Pull every line of text from the rows below and reproduce each one character for character, omitting the pictures.

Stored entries
————
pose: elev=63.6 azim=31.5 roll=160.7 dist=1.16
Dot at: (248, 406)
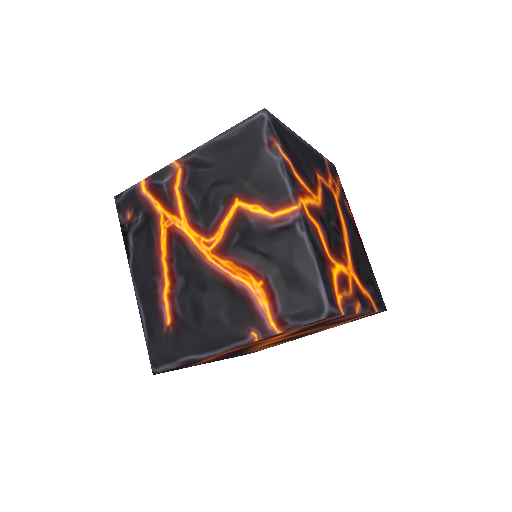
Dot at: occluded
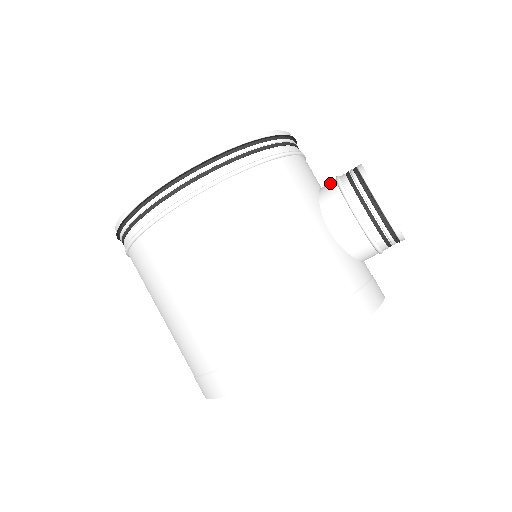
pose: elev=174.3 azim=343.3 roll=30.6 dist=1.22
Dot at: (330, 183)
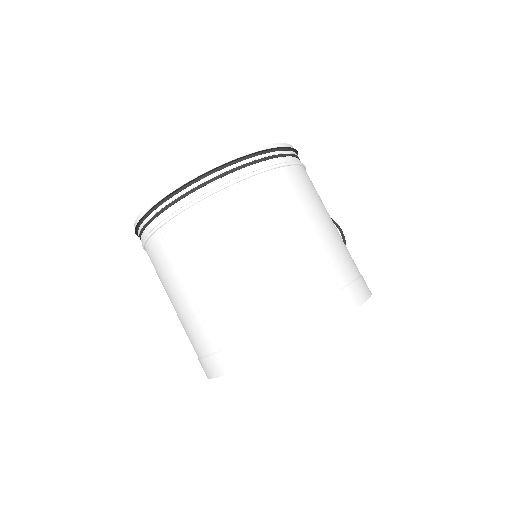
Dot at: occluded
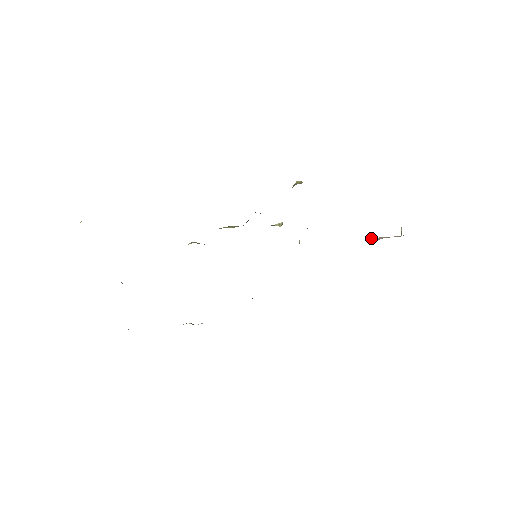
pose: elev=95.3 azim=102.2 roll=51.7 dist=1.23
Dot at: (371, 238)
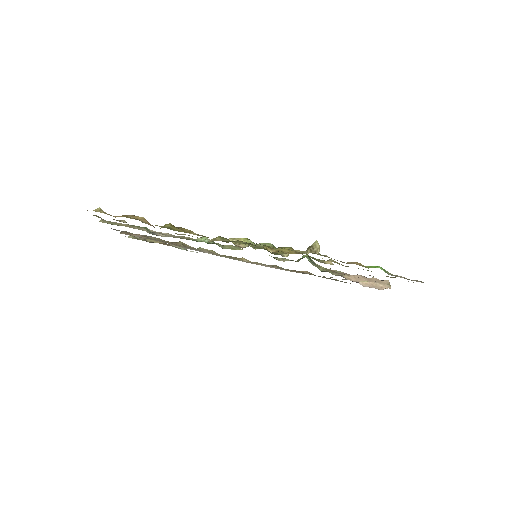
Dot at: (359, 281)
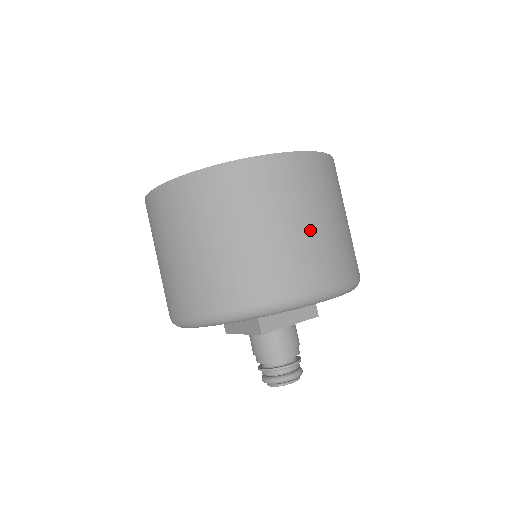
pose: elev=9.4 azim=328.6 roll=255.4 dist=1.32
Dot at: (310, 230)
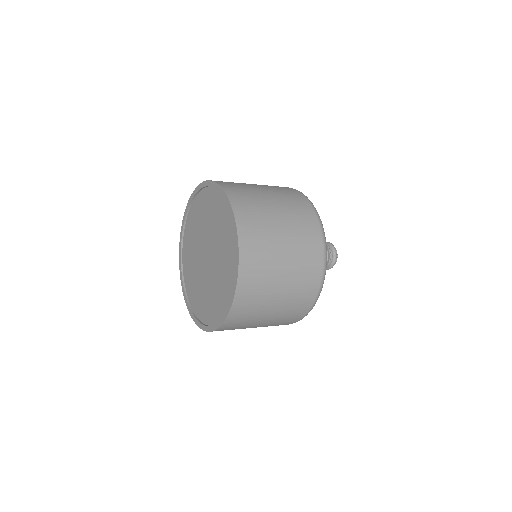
————
▶ SOLUTION TO THIS EXERCISE:
pose: elev=63.6 azim=31.5 roll=160.7 dist=1.16
Dot at: (248, 406)
Dot at: occluded
pose: elev=174.3 azim=343.3 roll=30.6 dist=1.22
Dot at: (330, 183)
Dot at: occluded
pose: elev=95.3 azim=102.2 roll=51.7 dist=1.23
Dot at: (371, 238)
Dot at: (359, 281)
pose: elev=9.4 azim=328.6 roll=255.4 dist=1.32
Dot at: (310, 230)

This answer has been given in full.